# EXCERTO DADO:
┄┄┄┄┄┄┄┄┄┄┄┄┄┄┄┄┄┄┄┄

Num cenário de pandemia que não atingiu todas as pessoas por igual, a afirmação da igualdade e o combate a qualquer forma de discriminação é absolutamente premente. O reconhecimento de que as pessoas não partem todas do mesmo lugar é condição fundamental para o desenvolvimento de respostas que não deixem ninguém para trás. Num tempo em que a extrema-direita ganha espaço e o discurso segregacionista de alguns grupos de pessoas anda à solta, só a proposta política clara, convicta, determinada e sem ambiguidades é o caminho para a construção de uma sociedade mais igual, justa, social, económica e ambientalmente sustentável.

┄┄┄┄┄┄┄┄┄┄┄┄┄┄┄┄┄┄┄┄

# O QUE SE PEDE:
Reproduza na íntegra, sem qualquer alteração, o excerto acima sobre a igualdade em tempo de pandemia.

┄┄┄┄┄┄┄┄┄┄┄┄┄┄┄┄┄┄┄┄

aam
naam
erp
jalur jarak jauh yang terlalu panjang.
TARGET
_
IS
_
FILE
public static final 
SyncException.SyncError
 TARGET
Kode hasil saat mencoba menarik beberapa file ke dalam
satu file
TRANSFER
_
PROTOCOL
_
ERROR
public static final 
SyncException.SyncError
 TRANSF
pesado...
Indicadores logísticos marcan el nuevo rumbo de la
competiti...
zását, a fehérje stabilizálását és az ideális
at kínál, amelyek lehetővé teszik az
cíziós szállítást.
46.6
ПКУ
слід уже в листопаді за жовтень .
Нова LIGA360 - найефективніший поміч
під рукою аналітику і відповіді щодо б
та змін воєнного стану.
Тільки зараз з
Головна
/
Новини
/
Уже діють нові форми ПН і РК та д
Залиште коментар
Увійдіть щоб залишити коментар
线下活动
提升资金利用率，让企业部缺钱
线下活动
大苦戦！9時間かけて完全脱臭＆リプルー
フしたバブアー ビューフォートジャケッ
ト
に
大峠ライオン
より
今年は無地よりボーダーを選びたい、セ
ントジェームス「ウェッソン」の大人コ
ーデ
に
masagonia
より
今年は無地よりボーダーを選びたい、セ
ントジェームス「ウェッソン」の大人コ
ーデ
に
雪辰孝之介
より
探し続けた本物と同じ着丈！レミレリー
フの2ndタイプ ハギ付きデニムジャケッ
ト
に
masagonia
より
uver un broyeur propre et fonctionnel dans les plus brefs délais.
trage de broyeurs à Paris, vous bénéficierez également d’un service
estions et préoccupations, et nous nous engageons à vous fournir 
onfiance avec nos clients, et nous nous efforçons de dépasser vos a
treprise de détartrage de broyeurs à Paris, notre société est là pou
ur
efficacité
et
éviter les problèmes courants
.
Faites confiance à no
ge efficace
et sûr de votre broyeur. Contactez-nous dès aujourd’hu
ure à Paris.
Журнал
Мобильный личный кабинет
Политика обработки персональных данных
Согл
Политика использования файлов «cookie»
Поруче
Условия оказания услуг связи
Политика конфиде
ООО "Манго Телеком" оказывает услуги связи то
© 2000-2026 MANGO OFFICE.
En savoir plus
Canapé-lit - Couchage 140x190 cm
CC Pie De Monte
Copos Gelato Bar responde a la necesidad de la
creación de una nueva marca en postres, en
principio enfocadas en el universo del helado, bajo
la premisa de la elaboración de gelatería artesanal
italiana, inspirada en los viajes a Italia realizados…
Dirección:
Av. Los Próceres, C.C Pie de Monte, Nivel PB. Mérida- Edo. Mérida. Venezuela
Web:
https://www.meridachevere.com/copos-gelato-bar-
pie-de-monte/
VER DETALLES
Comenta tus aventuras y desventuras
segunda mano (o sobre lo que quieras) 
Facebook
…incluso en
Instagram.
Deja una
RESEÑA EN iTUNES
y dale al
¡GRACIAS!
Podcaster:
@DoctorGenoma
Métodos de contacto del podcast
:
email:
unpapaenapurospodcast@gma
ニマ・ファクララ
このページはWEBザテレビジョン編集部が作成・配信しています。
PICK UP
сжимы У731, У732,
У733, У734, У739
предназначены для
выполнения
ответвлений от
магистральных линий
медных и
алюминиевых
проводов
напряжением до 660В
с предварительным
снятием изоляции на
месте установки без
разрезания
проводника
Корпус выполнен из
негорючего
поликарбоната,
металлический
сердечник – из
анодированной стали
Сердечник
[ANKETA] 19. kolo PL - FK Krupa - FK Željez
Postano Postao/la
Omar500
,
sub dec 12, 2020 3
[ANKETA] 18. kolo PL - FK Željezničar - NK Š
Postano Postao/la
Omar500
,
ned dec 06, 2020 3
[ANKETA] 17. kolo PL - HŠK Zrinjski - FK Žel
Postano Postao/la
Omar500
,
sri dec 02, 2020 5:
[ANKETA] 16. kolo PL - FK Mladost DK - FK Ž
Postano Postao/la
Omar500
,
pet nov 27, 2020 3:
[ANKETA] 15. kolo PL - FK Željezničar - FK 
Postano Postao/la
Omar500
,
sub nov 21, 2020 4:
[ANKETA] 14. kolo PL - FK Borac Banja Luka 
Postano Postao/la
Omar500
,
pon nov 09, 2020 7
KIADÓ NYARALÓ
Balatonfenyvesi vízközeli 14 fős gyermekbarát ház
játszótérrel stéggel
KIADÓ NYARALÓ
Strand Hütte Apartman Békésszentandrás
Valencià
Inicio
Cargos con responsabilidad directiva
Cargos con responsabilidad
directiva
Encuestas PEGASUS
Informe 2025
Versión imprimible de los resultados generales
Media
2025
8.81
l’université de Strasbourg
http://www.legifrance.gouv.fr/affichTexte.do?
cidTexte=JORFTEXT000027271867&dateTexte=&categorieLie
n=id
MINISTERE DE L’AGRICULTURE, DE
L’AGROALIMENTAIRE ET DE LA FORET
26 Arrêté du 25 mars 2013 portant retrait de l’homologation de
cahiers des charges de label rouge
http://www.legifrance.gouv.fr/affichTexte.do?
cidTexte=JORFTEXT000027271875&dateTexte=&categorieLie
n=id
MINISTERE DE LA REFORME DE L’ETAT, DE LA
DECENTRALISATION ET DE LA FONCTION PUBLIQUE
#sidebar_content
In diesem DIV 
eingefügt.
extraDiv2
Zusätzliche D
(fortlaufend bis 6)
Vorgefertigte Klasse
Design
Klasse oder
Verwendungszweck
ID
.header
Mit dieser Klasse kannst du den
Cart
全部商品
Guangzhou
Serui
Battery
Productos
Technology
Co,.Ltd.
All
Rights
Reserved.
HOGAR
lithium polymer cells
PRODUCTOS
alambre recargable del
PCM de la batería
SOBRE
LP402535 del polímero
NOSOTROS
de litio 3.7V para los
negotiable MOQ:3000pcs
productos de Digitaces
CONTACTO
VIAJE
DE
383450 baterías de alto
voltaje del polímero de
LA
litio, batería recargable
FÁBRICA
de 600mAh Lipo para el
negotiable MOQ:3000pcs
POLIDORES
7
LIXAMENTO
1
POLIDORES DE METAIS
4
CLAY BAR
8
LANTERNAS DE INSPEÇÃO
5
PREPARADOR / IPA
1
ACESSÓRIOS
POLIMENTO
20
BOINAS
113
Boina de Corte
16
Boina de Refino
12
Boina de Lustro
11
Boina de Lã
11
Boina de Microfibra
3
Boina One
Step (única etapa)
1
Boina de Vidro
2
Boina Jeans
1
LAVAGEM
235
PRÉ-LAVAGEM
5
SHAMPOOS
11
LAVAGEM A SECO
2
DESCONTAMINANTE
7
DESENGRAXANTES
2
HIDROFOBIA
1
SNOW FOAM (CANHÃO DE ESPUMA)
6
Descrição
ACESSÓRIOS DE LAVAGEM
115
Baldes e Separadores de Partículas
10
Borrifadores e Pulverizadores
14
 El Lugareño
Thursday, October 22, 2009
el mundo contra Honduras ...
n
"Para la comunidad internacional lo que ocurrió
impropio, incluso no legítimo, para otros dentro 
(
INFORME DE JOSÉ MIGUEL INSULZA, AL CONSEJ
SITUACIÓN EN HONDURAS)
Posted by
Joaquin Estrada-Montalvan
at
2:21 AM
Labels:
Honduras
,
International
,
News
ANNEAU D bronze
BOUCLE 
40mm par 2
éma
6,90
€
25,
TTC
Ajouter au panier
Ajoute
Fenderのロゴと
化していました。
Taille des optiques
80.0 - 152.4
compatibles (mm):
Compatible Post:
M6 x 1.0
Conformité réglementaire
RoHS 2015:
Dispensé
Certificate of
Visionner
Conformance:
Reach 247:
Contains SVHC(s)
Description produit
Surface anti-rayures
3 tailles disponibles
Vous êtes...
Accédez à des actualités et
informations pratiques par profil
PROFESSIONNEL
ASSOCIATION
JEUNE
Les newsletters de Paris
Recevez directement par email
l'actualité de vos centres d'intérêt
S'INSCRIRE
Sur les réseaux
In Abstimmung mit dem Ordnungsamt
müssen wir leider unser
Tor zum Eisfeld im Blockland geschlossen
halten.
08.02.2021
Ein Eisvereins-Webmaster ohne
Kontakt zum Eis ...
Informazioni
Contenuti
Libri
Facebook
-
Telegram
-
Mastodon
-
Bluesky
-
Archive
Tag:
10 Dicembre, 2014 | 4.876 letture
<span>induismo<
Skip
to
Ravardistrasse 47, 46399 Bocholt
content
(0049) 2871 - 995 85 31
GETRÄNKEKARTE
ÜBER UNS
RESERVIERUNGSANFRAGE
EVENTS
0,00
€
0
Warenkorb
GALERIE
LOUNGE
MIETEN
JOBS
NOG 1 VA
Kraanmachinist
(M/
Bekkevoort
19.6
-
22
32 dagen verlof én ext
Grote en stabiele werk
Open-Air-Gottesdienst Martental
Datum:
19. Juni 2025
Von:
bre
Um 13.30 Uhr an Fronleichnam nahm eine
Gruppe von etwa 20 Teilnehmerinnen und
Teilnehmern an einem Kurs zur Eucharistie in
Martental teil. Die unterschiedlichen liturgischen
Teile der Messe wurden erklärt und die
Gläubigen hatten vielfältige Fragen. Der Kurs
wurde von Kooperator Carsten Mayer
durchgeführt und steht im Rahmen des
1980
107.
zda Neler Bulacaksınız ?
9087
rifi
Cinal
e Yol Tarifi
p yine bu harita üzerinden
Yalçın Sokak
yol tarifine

┄┄┄┄┄┄┄┄┄┄┄┄┄┄┄┄┄┄┄┄

# RESOLUÇÃO:
Num cenário de pandemia que não atingiu todas as pessoas por igual, a afirmação da igualdade e o combate a qualquer forma de discriminação é absolutamente premente. O reconhecimento de que as pessoas não partem todas do mesmo lugar é condição fundamental para o desenvolvimento de respostas que não deixem ninguém para trás. Num tempo em que a extrema-direita ganha espaço e o discurso segregacionista de alguns grupos de pessoas anda à solta, só a proposta política clara, convicta, determinada e sem ambiguidades é o caminho para a construção de uma sociedade mais igual, justa, social, económica e ambientalmente sustentável.